To declare the war over on the hope of peace is naive. To do so before achieving such goals, however, actually risks a far hotter conflict.

The problem is that the U.S. operates under the U.N. flag on the peninsula and can continue to do so long as a peace agreement is allusive. To declare the war over would instantly delegitimize the American role and those of neutral monitors along the DMZ. The South Korean peace camp might whisper sweet nothings into Secretary of State Antony Blinken’s or national security adviser Jake Sullivan’s ears, but reality is stark. Not only Pyongyang, but also Beijing and Moscow would demand America’s exit the day after any declaration ending the conflict. In effect, what Biden proposes is not peace but a surrender that would make a dry run of the chaos in Afghanistan.

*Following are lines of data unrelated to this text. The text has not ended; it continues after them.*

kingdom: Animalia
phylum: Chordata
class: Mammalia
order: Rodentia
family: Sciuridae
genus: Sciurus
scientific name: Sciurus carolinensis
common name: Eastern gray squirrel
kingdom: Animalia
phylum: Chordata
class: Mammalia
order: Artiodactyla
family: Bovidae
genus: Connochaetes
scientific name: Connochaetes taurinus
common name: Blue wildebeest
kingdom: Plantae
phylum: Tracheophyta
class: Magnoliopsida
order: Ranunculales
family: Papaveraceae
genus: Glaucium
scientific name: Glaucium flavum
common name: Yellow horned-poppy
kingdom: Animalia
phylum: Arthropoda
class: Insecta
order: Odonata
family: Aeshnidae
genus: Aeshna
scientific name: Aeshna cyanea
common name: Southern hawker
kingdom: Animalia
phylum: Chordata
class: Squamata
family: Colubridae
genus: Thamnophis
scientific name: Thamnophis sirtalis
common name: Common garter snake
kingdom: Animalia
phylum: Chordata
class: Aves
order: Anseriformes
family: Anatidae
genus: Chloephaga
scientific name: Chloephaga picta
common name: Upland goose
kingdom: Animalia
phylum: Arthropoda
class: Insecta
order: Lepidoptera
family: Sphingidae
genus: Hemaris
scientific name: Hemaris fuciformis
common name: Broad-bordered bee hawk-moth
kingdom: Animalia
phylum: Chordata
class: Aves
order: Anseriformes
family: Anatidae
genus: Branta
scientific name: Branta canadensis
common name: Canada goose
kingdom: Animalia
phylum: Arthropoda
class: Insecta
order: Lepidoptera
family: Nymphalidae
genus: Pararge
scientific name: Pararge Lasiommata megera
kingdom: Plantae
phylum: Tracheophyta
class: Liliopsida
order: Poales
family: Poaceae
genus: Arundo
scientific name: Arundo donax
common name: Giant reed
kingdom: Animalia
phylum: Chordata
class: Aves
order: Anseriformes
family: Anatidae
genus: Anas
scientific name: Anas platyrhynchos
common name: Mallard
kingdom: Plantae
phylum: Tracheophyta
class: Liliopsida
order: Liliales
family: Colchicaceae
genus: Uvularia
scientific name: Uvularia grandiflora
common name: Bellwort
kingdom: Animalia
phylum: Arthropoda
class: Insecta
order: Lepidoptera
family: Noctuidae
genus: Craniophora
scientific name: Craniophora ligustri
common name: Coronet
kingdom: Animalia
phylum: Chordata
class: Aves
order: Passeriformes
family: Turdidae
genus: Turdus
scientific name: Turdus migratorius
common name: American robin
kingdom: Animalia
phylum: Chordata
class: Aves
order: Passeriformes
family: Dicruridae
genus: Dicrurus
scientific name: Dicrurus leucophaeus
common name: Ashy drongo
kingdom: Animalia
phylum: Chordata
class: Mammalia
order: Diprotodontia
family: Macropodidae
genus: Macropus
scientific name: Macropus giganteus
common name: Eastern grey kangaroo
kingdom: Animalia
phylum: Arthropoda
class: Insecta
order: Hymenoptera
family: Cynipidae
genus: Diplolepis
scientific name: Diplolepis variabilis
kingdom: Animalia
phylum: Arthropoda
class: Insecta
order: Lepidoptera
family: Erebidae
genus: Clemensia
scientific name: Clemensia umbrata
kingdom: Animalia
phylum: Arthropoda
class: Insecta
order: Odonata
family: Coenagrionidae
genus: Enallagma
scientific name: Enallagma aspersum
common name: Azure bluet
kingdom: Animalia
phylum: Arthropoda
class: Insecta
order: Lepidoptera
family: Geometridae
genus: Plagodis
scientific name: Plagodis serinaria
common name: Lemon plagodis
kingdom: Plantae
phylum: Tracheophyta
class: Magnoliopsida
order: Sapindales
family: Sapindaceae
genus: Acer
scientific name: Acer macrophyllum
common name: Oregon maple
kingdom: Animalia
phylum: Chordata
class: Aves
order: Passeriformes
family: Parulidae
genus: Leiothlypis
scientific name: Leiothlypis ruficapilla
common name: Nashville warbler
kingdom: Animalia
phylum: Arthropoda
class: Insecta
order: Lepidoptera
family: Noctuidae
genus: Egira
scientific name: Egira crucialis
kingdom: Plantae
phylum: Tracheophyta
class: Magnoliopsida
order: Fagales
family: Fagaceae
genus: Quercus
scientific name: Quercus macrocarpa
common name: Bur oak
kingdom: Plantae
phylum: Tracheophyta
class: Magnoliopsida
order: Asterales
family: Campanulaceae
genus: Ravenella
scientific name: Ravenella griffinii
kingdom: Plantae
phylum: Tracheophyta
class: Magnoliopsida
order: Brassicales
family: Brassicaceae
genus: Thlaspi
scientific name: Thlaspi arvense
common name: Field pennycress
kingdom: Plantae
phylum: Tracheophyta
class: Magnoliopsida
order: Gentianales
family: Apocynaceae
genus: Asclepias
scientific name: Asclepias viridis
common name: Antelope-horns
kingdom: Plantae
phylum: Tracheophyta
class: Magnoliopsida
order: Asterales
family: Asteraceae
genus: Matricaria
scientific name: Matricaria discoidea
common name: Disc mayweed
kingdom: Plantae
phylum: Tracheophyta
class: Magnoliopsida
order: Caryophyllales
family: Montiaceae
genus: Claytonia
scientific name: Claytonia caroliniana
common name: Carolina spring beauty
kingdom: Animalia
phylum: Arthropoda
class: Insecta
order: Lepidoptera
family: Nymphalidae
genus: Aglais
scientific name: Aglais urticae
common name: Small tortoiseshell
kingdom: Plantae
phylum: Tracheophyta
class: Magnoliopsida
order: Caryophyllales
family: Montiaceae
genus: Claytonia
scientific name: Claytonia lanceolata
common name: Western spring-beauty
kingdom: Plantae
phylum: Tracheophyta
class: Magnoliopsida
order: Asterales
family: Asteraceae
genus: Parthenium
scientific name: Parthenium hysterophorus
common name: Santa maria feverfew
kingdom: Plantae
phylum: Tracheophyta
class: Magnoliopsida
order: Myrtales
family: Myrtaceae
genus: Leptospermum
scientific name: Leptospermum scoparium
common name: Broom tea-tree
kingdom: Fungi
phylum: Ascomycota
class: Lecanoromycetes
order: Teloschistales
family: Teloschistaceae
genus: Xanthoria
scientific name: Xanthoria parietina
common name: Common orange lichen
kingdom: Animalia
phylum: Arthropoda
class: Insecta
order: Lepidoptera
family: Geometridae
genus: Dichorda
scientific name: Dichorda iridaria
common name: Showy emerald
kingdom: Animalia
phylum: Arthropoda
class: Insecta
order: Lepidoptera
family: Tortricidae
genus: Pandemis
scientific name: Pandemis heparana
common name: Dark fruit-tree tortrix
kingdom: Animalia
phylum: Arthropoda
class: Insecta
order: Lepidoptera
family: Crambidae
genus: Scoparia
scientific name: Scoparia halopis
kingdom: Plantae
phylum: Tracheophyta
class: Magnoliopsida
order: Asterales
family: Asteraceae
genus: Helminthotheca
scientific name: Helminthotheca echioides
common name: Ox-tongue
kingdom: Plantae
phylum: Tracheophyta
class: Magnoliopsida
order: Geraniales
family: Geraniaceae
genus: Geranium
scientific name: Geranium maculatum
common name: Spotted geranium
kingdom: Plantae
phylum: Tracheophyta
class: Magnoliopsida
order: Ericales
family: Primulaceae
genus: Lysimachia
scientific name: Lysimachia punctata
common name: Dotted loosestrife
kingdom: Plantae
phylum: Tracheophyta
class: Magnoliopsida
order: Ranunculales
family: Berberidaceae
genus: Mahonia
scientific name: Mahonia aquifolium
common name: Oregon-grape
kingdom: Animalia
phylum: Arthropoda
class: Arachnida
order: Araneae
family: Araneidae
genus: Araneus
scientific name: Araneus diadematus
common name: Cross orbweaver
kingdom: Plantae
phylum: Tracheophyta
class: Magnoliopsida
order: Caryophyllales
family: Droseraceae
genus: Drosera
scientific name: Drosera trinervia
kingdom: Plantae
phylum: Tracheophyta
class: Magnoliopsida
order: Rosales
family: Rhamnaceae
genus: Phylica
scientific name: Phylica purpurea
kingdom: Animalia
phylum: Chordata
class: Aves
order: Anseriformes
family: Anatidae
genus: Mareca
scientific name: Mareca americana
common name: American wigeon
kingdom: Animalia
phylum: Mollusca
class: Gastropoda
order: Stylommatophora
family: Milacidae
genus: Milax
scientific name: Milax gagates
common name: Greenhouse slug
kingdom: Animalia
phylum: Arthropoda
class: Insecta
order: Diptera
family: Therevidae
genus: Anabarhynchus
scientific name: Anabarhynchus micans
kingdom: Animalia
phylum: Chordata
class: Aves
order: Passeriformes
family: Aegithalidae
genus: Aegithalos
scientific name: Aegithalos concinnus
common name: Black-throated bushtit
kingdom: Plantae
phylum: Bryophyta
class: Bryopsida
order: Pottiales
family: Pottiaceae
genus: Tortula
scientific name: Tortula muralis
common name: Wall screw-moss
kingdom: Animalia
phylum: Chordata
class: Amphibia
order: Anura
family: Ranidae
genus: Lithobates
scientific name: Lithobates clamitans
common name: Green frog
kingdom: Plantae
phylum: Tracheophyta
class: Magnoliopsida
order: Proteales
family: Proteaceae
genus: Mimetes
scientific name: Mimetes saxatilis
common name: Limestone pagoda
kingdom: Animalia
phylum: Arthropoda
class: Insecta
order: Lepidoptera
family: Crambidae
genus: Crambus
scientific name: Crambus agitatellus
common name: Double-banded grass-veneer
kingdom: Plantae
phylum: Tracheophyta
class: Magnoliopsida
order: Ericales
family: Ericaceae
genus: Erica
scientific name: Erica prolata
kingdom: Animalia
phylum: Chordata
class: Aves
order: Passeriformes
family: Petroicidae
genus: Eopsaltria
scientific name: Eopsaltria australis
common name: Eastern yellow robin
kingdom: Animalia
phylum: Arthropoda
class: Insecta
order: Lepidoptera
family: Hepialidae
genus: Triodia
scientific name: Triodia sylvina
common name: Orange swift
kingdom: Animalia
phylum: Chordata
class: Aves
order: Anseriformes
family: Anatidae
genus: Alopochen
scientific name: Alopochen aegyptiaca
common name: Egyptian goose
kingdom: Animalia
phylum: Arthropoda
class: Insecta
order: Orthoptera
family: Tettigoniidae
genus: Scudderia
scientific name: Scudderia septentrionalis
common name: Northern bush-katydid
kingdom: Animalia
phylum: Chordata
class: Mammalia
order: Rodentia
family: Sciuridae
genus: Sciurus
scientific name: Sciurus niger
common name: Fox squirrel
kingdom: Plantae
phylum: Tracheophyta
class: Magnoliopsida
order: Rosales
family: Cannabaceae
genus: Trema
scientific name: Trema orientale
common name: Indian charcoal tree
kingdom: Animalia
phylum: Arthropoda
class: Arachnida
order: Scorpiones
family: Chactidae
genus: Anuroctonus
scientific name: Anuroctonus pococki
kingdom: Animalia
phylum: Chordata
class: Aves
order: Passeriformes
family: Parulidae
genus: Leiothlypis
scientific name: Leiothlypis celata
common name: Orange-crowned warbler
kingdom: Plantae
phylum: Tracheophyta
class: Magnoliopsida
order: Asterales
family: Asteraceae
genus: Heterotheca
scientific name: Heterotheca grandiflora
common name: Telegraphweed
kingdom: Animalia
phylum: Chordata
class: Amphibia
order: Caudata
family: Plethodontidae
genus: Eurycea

It is not a cheap or far-fetched analogy: Biden justified the Afghanistan withdrawal in his promise to end “forever wars.” What liberals and isolationists deride as “forever wars,” however, is really just a rebranding of traditional containment and deterrence. Nowhere has that deterrence kept tyranny at bay more starkly than in Korea. While President Harry S. Truman’s contemporaries lambasted him for embroiling the U.S. in an endless war and throwing a lifeline to Syngman Rhee’s corrupt South Korean regime, America’s intervention and strategic patience allowed South Korea’s economy and democracy to evolve. Juxtaposing North and South Korea today shows the wisdom of that investment.

For Biden to undercut that now would represent a penchant for naivete and self-destruction that, just a few years ago, would be beyond the realm of imagination for America’s enemies.